Yesterday I helped Dave move the cows to a new pasture. This happens whenever they consume or trample most of the good grasses in their pen (typically between a half and full acre). As we clear the fields of brush, improving the grass quality, the pens will get smaller and the moves will be more frequent.

This day happened to be the fourth move for the girls, but I must admit that it was only the first time I helped. Dave has everything down to a science by now, so having extra hands cut down on the overall labor time significantly. It was so great to work side-by-side that I have already volunteered to be Dave's "right hand man" for all future relocations.

Here is a peek into the process (all caught on my phone):

Maple & Daisy were moved to a temporary pen near the big garden. 

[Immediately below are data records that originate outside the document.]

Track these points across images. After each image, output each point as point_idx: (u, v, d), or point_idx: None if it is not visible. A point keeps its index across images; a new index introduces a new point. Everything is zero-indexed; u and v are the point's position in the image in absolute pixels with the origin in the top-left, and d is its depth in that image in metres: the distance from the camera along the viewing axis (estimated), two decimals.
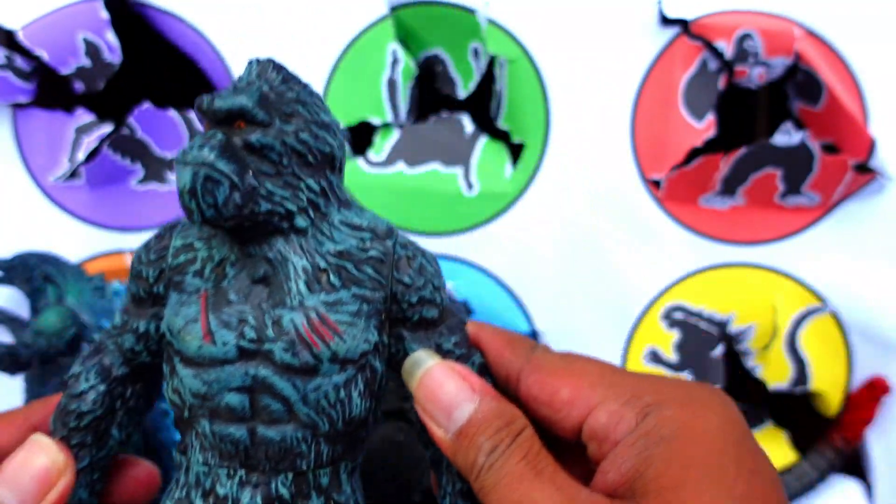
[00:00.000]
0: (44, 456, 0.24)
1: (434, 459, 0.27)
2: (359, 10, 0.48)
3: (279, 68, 0.25)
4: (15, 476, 0.23)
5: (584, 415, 0.24)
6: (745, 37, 0.47)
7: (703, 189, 0.49)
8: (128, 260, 0.49)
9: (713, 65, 0.48)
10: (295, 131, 0.24)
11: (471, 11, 0.48)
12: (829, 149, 0.48)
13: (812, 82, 0.48)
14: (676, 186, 0.49)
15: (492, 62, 0.49)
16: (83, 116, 0.48)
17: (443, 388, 0.24)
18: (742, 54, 0.47)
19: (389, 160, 0.49)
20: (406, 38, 0.49)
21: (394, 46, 0.48)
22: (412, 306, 0.25)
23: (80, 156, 0.47)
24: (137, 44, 0.49)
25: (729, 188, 0.48)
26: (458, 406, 0.24)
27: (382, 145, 0.49)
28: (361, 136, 0.49)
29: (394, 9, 0.48)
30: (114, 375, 0.26)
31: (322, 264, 0.24)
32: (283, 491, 0.24)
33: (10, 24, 0.46)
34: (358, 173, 0.49)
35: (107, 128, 0.48)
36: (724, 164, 0.47)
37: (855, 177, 0.47)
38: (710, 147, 0.48)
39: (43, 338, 0.42)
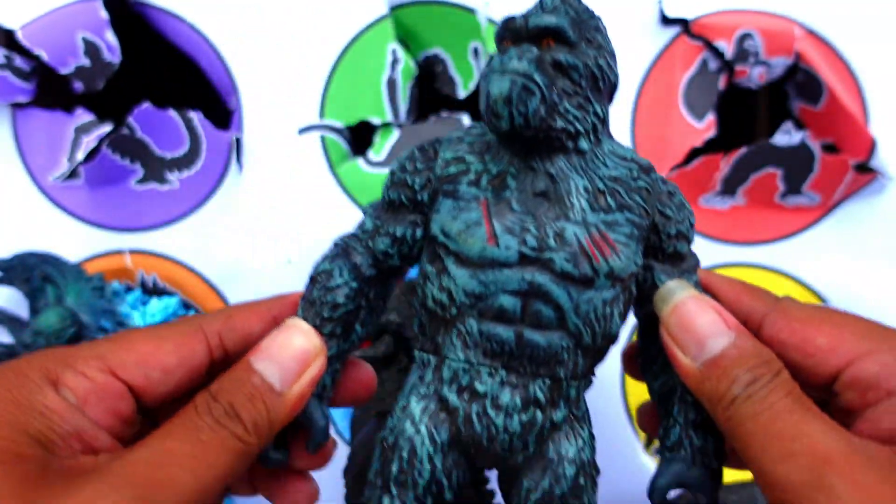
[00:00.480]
0: (303, 337, 0.25)
1: (662, 392, 0.28)
2: (359, 10, 0.48)
3: None
4: (277, 353, 0.25)
5: (844, 363, 0.25)
6: (746, 37, 0.47)
7: (703, 189, 0.49)
8: (127, 260, 0.49)
9: (713, 65, 0.48)
10: (595, 56, 0.26)
11: (471, 11, 0.48)
12: (830, 149, 0.48)
13: (812, 82, 0.48)
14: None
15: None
16: (83, 116, 0.48)
17: (698, 318, 0.25)
18: (742, 54, 0.47)
19: (389, 160, 0.49)
20: (406, 38, 0.49)
21: (394, 46, 0.48)
22: (670, 238, 0.27)
23: (80, 156, 0.47)
24: (137, 43, 0.49)
25: (729, 188, 0.48)
26: (712, 337, 0.24)
27: (382, 145, 0.49)
28: (361, 136, 0.49)
29: (394, 9, 0.48)
30: (364, 275, 0.27)
31: (600, 186, 0.25)
32: (540, 395, 0.25)
33: (9, 24, 0.46)
34: (358, 173, 0.49)
35: (106, 128, 0.48)
36: (724, 164, 0.47)
37: (855, 177, 0.47)
38: (710, 147, 0.48)
39: (42, 337, 0.42)
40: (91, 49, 0.47)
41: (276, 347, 0.25)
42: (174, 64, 0.50)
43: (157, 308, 0.47)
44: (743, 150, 0.47)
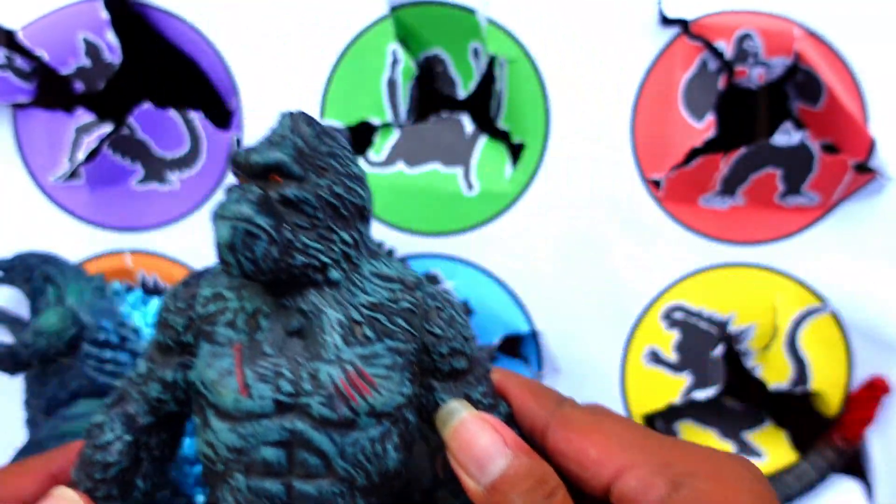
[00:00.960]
0: None
1: None
2: (359, 10, 0.48)
3: (311, 121, 0.25)
4: None
5: (613, 476, 0.24)
6: (745, 37, 0.47)
7: (703, 189, 0.49)
8: (128, 260, 0.49)
9: (713, 65, 0.48)
10: (329, 185, 0.24)
11: (471, 11, 0.48)
12: (829, 149, 0.48)
13: (812, 82, 0.48)
14: (676, 186, 0.49)
15: (492, 62, 0.49)
16: (83, 116, 0.48)
17: (476, 440, 0.24)
18: (742, 54, 0.47)
19: (389, 160, 0.49)
20: (406, 38, 0.49)
21: (394, 46, 0.48)
22: (443, 357, 0.26)
23: (80, 156, 0.47)
24: (137, 44, 0.49)
25: (729, 188, 0.48)
26: (491, 459, 0.24)
27: (382, 145, 0.49)
28: (361, 136, 0.49)
29: (394, 9, 0.48)
30: (139, 425, 0.26)
31: (356, 317, 0.24)
32: None
33: (10, 24, 0.46)
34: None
35: (107, 128, 0.48)
36: (724, 164, 0.47)
37: (855, 177, 0.47)
38: (710, 147, 0.48)
39: (43, 338, 0.42)
40: (92, 49, 0.47)
41: None
42: (175, 64, 0.50)
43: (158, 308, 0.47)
44: (742, 150, 0.47)
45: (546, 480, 0.24)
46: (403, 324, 0.25)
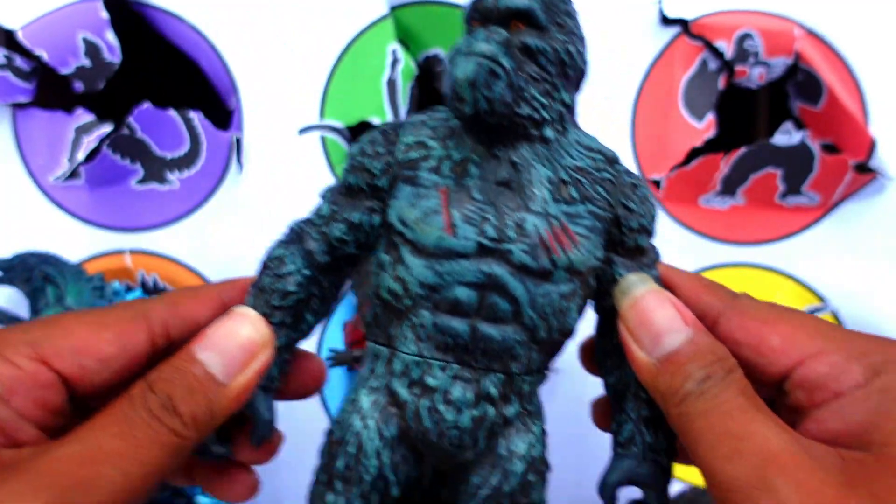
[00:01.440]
0: (250, 326, 0.24)
1: (617, 387, 0.28)
2: (359, 10, 0.48)
3: None
4: (221, 342, 0.24)
5: (795, 363, 0.25)
6: (745, 37, 0.47)
7: (703, 189, 0.49)
8: (127, 260, 0.49)
9: (713, 65, 0.48)
10: (564, 41, 0.25)
11: None
12: (829, 149, 0.48)
13: (812, 82, 0.48)
14: (676, 186, 0.49)
15: None
16: (83, 116, 0.48)
17: (656, 313, 0.24)
18: (742, 54, 0.47)
19: None
20: (406, 38, 0.49)
21: (394, 46, 0.48)
22: (632, 231, 0.26)
23: (80, 156, 0.47)
24: (137, 44, 0.49)
25: (729, 188, 0.48)
26: (669, 333, 0.24)
27: None
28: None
29: (394, 9, 0.48)
30: (317, 262, 0.26)
31: (564, 176, 0.25)
32: (492, 391, 0.25)
33: (9, 24, 0.46)
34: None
35: (106, 128, 0.48)
36: (724, 164, 0.47)
37: (855, 176, 0.47)
38: (710, 147, 0.48)
39: None
40: (91, 49, 0.47)
41: (221, 336, 0.24)
42: (174, 64, 0.50)
43: None
44: (743, 150, 0.47)
45: (725, 357, 0.24)
46: (603, 192, 0.26)
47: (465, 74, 0.23)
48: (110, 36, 0.47)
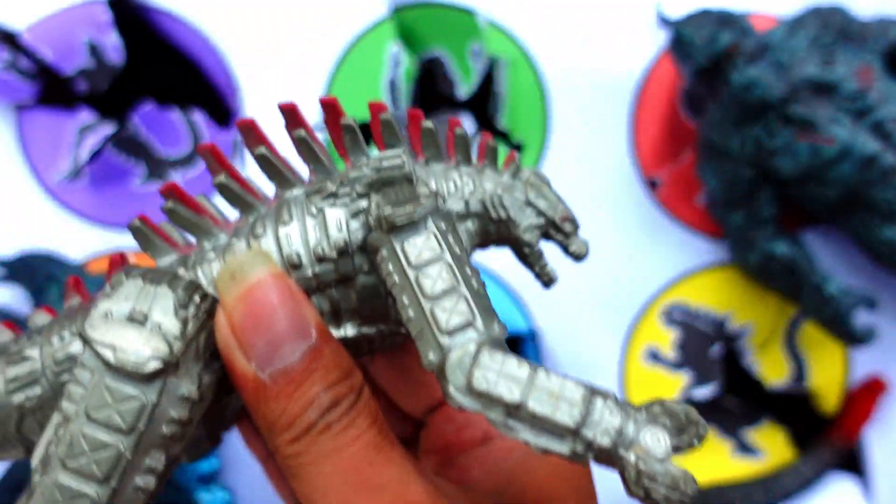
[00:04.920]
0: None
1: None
2: (359, 11, 0.48)
3: None
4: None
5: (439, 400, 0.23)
6: None
7: (701, 188, 0.49)
8: (130, 259, 0.49)
9: None
10: None
11: (471, 12, 0.48)
12: None
13: None
14: (676, 186, 0.49)
15: (492, 62, 0.49)
16: (86, 117, 0.48)
17: (280, 310, 0.19)
18: None
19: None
20: (406, 38, 0.49)
21: (395, 47, 0.48)
22: None
23: (84, 156, 0.48)
24: (140, 45, 0.49)
25: None
26: (293, 339, 0.19)
27: None
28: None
29: (394, 10, 0.48)
30: None
31: None
32: None
33: (13, 25, 0.46)
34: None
35: (109, 128, 0.48)
36: None
37: None
38: None
39: None
40: (94, 50, 0.47)
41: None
42: (177, 65, 0.50)
43: None
44: None
45: (352, 374, 0.19)
46: None
47: None
48: (113, 37, 0.47)
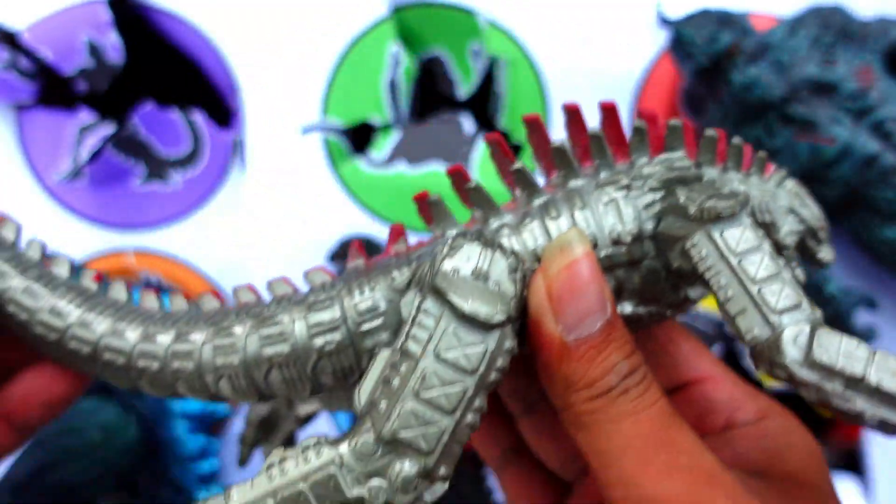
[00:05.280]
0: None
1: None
2: (359, 11, 0.48)
3: None
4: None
5: (694, 379, 0.24)
6: None
7: None
8: (131, 259, 0.49)
9: None
10: None
11: (471, 12, 0.48)
12: None
13: None
14: None
15: (492, 62, 0.49)
16: (86, 116, 0.48)
17: (589, 286, 0.21)
18: None
19: (390, 160, 0.49)
20: (406, 38, 0.49)
21: (395, 47, 0.48)
22: None
23: (84, 156, 0.48)
24: (140, 45, 0.49)
25: None
26: (595, 312, 0.21)
27: (383, 145, 0.49)
28: (362, 136, 0.50)
29: (394, 10, 0.48)
30: None
31: None
32: None
33: (13, 25, 0.46)
34: (359, 173, 0.49)
35: (109, 128, 0.48)
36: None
37: None
38: None
39: None
40: (94, 50, 0.47)
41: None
42: (177, 65, 0.50)
43: None
44: None
45: (637, 353, 0.21)
46: None
47: None
48: (113, 37, 0.47)
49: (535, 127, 0.25)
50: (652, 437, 0.20)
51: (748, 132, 0.43)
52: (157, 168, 0.49)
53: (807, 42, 0.42)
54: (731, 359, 0.51)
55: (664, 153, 0.26)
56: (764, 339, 0.21)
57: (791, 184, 0.28)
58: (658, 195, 0.24)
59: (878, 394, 0.20)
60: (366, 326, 0.23)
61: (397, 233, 0.25)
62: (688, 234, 0.22)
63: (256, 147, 0.49)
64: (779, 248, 0.26)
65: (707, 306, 0.50)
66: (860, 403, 0.20)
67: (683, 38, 0.44)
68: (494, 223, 0.25)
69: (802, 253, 0.28)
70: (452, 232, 0.25)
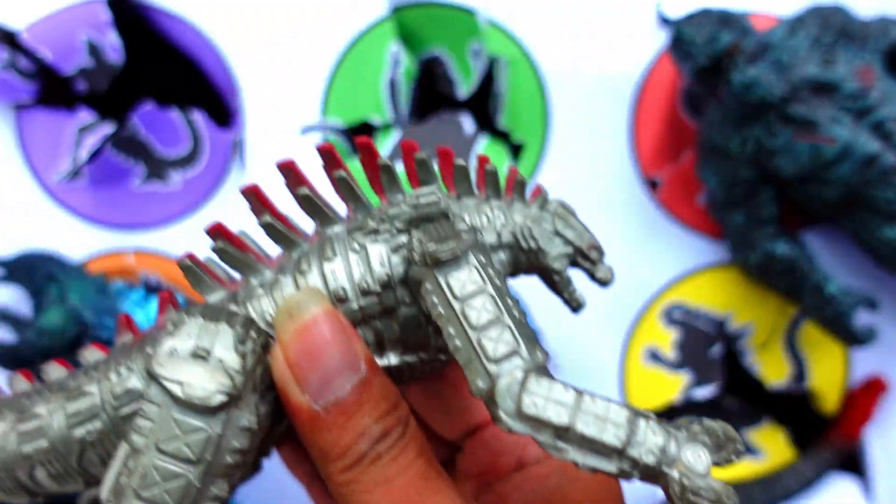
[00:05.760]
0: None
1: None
2: (359, 11, 0.48)
3: None
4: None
5: (483, 422, 0.24)
6: None
7: (701, 188, 0.49)
8: (130, 259, 0.49)
9: None
10: None
11: (471, 12, 0.48)
12: None
13: None
14: (675, 186, 0.49)
15: (492, 62, 0.49)
16: (86, 116, 0.48)
17: (330, 347, 0.20)
18: None
19: (390, 160, 0.49)
20: (406, 38, 0.49)
21: (394, 47, 0.48)
22: None
23: (83, 155, 0.48)
24: (140, 44, 0.49)
25: None
26: (340, 374, 0.19)
27: (383, 145, 0.49)
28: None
29: (394, 9, 0.48)
30: None
31: None
32: None
33: (13, 25, 0.46)
34: (359, 173, 0.49)
35: (109, 128, 0.48)
36: None
37: None
38: None
39: (46, 336, 0.43)
40: (94, 50, 0.47)
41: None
42: (176, 64, 0.50)
43: None
44: None
45: (398, 406, 0.20)
46: None
47: None
48: (113, 36, 0.47)
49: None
50: (402, 502, 0.19)
51: (748, 132, 0.43)
52: (157, 168, 0.49)
53: (807, 42, 0.42)
54: (731, 359, 0.51)
55: (417, 189, 0.24)
56: (485, 390, 0.19)
57: (555, 206, 0.27)
58: (404, 238, 0.22)
59: (585, 442, 0.19)
60: (125, 410, 0.21)
61: (164, 300, 0.23)
62: (423, 279, 0.21)
63: (256, 147, 0.49)
64: (550, 273, 0.26)
65: (707, 306, 0.50)
66: (572, 454, 0.19)
67: (683, 38, 0.44)
68: (254, 281, 0.23)
69: (588, 273, 0.27)
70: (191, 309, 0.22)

  Dave brushed  diatomaceous earth  into their hides, hoping it will cut down on the number of flies that pester them.

Dave brushed diatomaceous earth into their hides, hoping it will cut down on the number of flies that pester them.

When I mowed the grass earlier in the week, Dave had the foresight to instruct me to leave this patch alone. The cows enjoyed their all-you-can-eat clover buffet IMMENSELY.

Dave walked in front of me, pulling up stakes, while I trailed behind, winding up the electric polytwine.

Dave walked ahead, installing the stakes along the perimeter of the new area. I walked backwards behind him, unwinding the electric polytwine and attaching it to the stakes.

While installing the fence along the new perimeter, we found a clutch of eggs in an abandoned guinea fowl nest.

I scrubbed out the trough and Dave carried it to its new home. Methinks I got the easier job.

It takes almost four loads to fill the trough.

I didn't even notice the slogan until after I saw the photo. Well played, bucket.

As sunset approaches, all that's left to do is get the halters off the girls. Unfortunately for the tired homesteaders, they think tag is fun.